Unfortunately for the offense the timing was just off and the throw was a little behind falling for an incompletion. But the play design is there.
Deliberate Repetition and Disguise Using Motion
Later in the game, again on back-to-back plays (timestamp is 51:30 on broadcast), the offense shows a split back formation with two receivers to the field, one to the boundary.
The defense shows the same look on both plays here. On the first play, the back to the two receiver side motions out towards the numbers. The LB to his side runs with the motion, making a five-man box.
The offense is now running zone read reading the backside defensive end. Using the motion to take a man out of the box, the offense has a numbers advantage.

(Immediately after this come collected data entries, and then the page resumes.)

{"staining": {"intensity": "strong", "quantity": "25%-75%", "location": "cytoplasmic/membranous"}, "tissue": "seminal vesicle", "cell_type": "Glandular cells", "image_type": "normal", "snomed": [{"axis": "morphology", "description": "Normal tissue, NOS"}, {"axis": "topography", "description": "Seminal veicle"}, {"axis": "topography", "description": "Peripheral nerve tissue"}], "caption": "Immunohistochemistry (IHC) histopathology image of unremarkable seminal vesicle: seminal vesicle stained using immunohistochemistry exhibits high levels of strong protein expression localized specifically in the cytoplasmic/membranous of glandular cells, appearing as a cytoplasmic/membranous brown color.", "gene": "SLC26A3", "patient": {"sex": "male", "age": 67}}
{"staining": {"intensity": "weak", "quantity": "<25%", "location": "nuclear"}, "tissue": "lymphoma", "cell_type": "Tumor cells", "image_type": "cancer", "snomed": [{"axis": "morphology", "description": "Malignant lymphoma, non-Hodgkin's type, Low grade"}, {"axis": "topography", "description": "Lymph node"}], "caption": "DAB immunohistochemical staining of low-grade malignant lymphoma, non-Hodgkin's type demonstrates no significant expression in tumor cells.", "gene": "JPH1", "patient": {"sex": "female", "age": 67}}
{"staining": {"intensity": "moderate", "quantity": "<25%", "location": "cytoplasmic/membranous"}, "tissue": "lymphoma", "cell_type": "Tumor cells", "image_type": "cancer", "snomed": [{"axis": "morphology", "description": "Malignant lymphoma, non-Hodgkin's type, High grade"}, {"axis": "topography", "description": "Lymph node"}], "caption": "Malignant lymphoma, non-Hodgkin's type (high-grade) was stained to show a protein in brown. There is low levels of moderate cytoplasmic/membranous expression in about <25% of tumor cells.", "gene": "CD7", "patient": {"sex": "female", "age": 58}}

The end crashes on the zone and the QB makes the right call and pulls the ball. The safety comes up and makes the play in the alley, but as coaches love to tell runners “It’s my job to get you one on one with safety. After that it’s up to you.”
The very next play the offense comes out in the exact same formation. This play the offense motions out the back to single receiver side.
The safety to the boundary side follows the back in motion and the offense would appear to have a very good play on here. It looks like the offense is running Dart.
On Dart, the backside tackle will pull and wrap for a frontside LB. The frontside tackle will lock on the defensive end. The frontside guard and center will double team the shade defensive tackle back to the backside LB. The backside guard will block back, in this case on the 3-technique defensive tackle. The QB could read the backside end or it could be a called give.
With the safety running with the motion, the offense has everybody accounted for and no safety to make miss. However, the defense has guys on scholarship too.
The shade defensive tackle does a great job attacking the center and beats the double team to the punch. The shade then pushes the center into the backfield, blocking the path of the puller, and leaving the LB free to make the play for no gain.
There are plenty of reasons to be optimistic if you are a Bulls fan. As the spring game showed, the offense is in very capable hands with Coach Bell. Even though it wasn’t discussed much here, the defense also made a lot of splash plays.
It’s a great time to be following USF and the best part is the season starts in less than a month.